### WORK TO BE COMPLETED
Find where "向東：山頂 > 黃泥涌水塘" appears in the entries below. That line and all lines after it, through the last, are to be duplicated exactly, with nothing else.

Page images and extracted text:
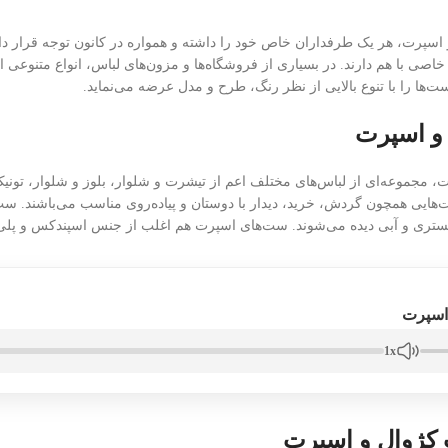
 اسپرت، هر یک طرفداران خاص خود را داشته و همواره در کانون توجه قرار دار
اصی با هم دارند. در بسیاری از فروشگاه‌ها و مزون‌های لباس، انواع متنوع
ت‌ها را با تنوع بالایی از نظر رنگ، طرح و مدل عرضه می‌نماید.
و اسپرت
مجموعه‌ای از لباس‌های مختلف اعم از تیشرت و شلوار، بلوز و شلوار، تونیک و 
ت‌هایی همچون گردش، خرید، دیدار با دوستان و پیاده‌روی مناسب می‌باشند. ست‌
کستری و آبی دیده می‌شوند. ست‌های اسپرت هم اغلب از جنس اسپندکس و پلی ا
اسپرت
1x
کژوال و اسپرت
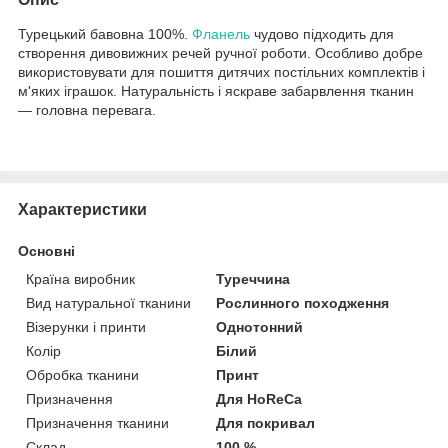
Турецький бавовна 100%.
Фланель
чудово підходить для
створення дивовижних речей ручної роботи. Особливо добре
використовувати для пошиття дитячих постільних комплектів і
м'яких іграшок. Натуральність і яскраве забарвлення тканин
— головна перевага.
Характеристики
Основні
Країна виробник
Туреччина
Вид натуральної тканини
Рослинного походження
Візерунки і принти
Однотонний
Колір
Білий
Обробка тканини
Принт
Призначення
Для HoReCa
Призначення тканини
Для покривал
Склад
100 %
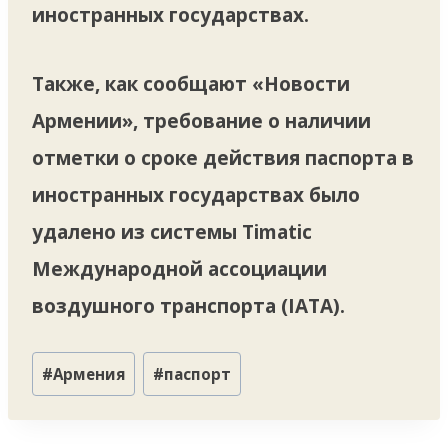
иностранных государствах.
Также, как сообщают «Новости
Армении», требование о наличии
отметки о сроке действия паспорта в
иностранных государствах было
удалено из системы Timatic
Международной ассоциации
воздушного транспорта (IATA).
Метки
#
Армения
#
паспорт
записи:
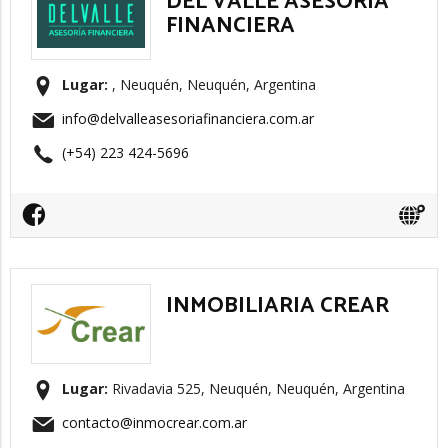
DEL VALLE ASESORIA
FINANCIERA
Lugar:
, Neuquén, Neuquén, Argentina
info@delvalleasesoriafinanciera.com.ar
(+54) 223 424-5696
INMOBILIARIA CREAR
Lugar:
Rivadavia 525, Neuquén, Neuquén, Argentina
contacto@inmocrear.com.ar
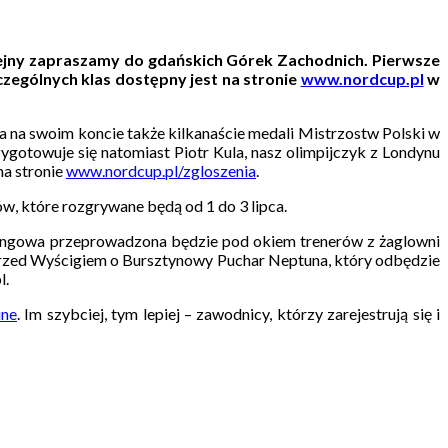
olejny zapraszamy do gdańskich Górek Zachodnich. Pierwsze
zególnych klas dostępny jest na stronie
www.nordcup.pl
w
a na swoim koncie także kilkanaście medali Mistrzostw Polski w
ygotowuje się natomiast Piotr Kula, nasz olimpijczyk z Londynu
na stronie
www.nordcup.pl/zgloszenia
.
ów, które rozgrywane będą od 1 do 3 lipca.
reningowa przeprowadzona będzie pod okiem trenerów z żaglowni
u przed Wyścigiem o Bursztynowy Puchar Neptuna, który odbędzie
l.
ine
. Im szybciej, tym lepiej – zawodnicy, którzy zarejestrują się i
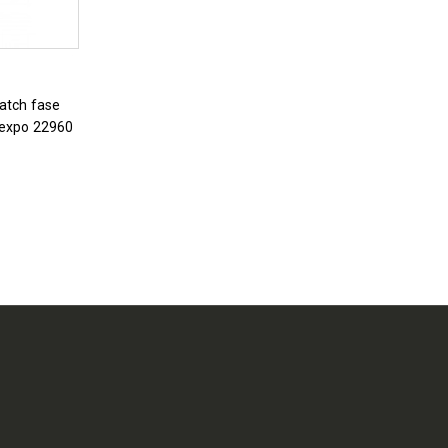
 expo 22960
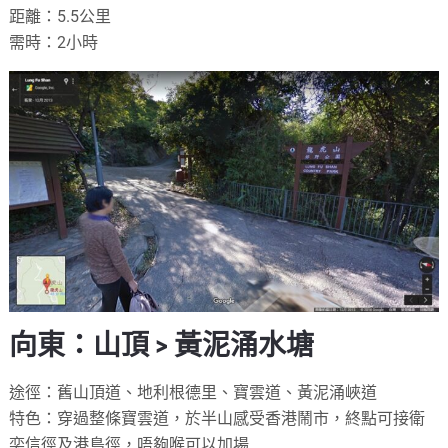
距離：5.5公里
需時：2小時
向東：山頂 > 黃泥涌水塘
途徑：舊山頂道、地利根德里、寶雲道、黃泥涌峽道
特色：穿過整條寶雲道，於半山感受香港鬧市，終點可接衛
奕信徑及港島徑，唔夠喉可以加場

### COMPLETED EXERCISE
向東：山頂 > 黃泥涌水塘
途徑：舊山頂道、地利根德里、寶雲道、黃泥涌峽道
特色：穿過整條寶雲道，於半山感受香港鬧市，終點可接衛
奕信徑及港島徑，唔夠喉可以加場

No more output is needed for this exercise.